While great for productivity, the 3:2 screen isn't ideal for watching videos and films that are generally in a 16:9 or 21:9 ratio. Expect black bars around the screen when viewing Netflix or YouTube.
On the benchmarks, the new Surface Pro contends with the latest iPad Pro on Geekbench 4, one of the few tests that can measure both systems. The Surface Pro’s average multi-core processor score of 8,256 is not too far from the iPad Pro’s 9,290-point ranking.
Keep in mind that this is the Surface Pro containing a 2.6GHz Intel Core i5 processor. On the higher-end you could go for the faster Core i7 version of the chip but that will cost a whopping AED 10,799. Meanwhile, the iPad Pro remains just as powerful regardless of which configuration or model you choose and starts at AED 2,999.
That said, the processor inside the Surface Pro powers a more deliberately open PC experience with an operating system that allows users to install apps from multiple sources and dig into system files deeper than iOS 11.
One area in which Microsoft has improved year-over-year where the competing MacBook and iPad Pro refreshes have not is longevity. This year, The firm managed to shrink its motherboard design, allowing for a 20% larger battery inside.
Coupled with power consumption optimizations the 7th generation (Kaby Lake) Intel processor design brings, Microsoft promises up to 13 hours and 30 minutes of local video playback from the new Surface Pro.
That’s a lofty claim and one that our test unit failed to live up to. That being said, based on our tests of the previous model’s battery, we no doubt see a noticeable improvement.

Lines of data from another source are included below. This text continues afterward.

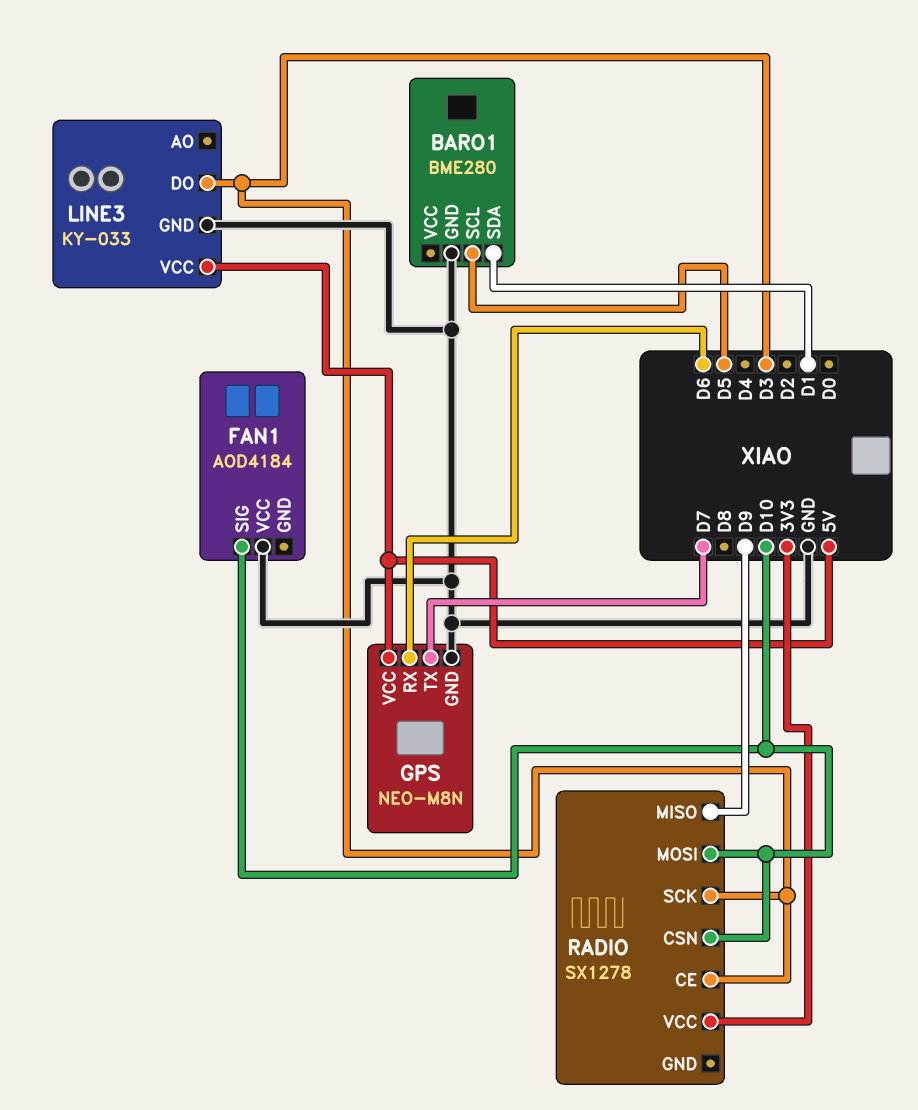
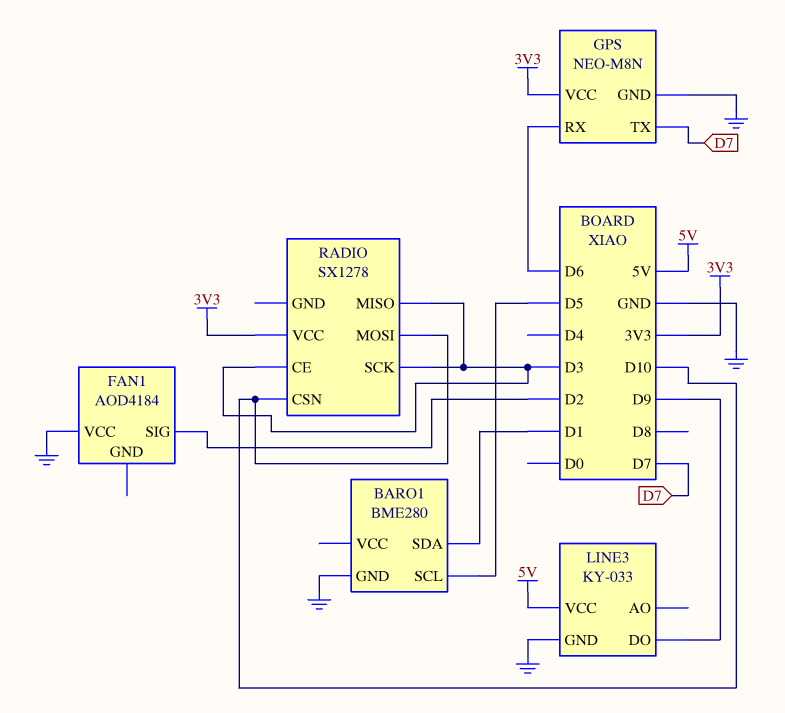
FAN1 pin SIG: D10 -> D2
GPS pin VCC: 5V -> 3V3
LINE3 pin DO: D3 -> D9
RADIO pin MISO: D9 -> D3

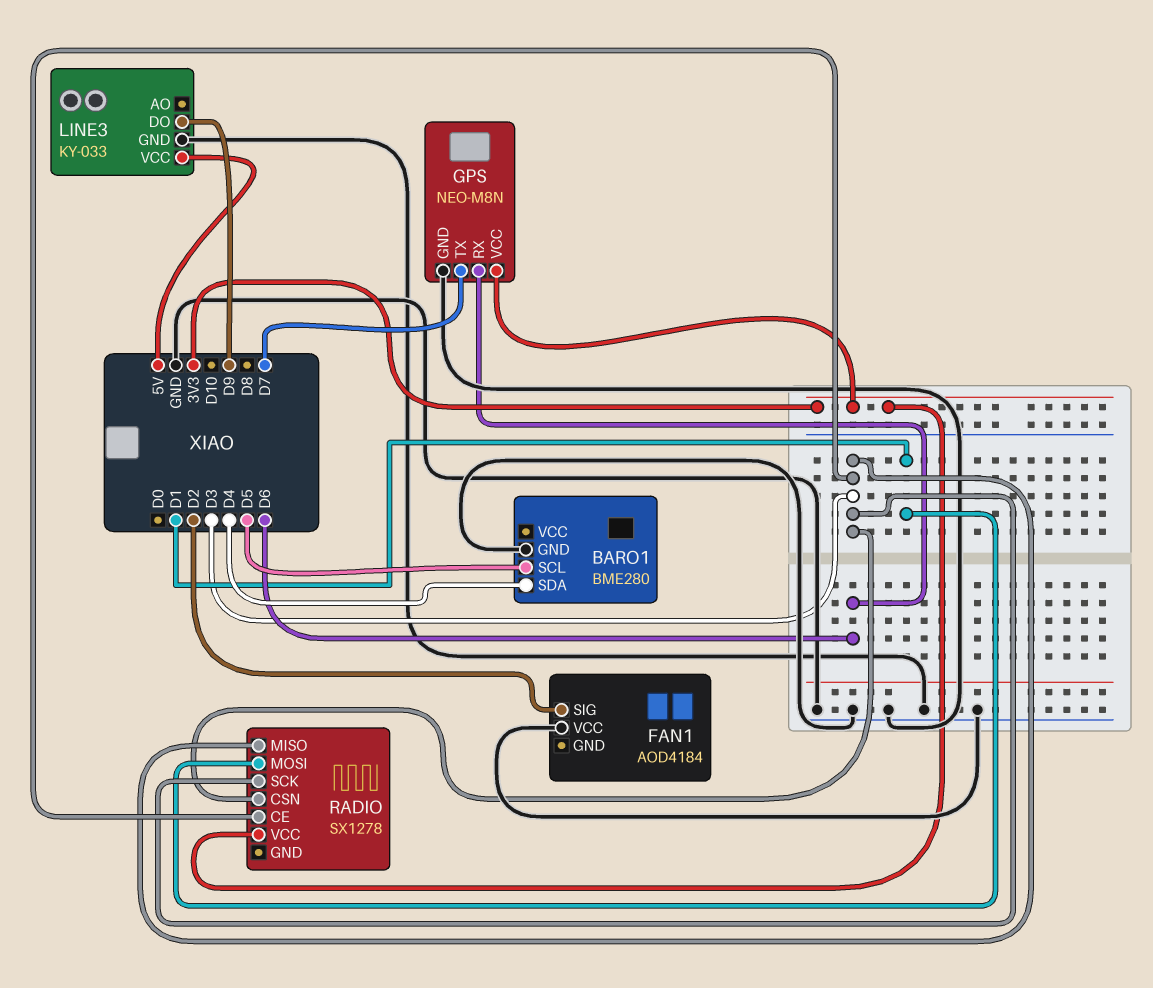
BARO1 pin SDA: D1 -> D4
RADIO pin CSN: D10 -> D3
RADIO pin MOSI: D10 -> D1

PCMark 8 Battery Life and TechRadar Movie Test results came in 24% and 32% longer than the previous model at 4 hours and 3 minutes, and 6 hours and 58 minutes, respectively. The iPad Pro was rated for between 6 and 7 hours of use.
Although the numbers are below Microsoft’s promise, the point is that we’re seeing a sizable improvement based on our own results, and that’s enough for us to commend Microsoft’s designers and engineers for making it happen.
Microsoft has improved just about every facet of the Surface Pro 4’s design while addressing complaints of battery life and even issues some might not have even noticed – like a hinge that could have titled even further. Frankly, with this much improvement inside and out, we’re surprised that Microsoft has refrained from calling this the Surface Pro 5.
Vastly improved or not, taking away the Surface Pen from the package is a tough sell. Not providing any sort of bundling incentive for any of the Surface Pro accessories is now a bigger issue than just refusing to include the Type Cover, and Microsoft is only making it more difficult for newcomers to jump that fence. Also, the lack of a Type-C slot makes the Surface Pro a bit less future-proof.
Even though it may not look like it from the outside, Microsoft has deeply improved the Surface Pro over the previous model and it continues to maintain its lead over competing 2-in-1 laptops or tablets. From the accessories designed to make Surface Pro feel like an even more worthy laptop-and-tablet replacement to its improved battery life, every one of our concerns have been addressed.
That said, Microsoft has again stumbled on the Surface Pro’s value proposition by removing the new Surface Pen from every box. That's not very consumer-friendly and makes the decision of buying the Surface Pro more difficult.
In short, if you’re willing to pay a bit more for the latest accessories, the new Surface Pro remains the ultimate 2-in-1 laptop and productivity tablet. So much so that, despite Microsoft’s decision to pull the Surface Pen from the box, it remains worthy of our Recommended award.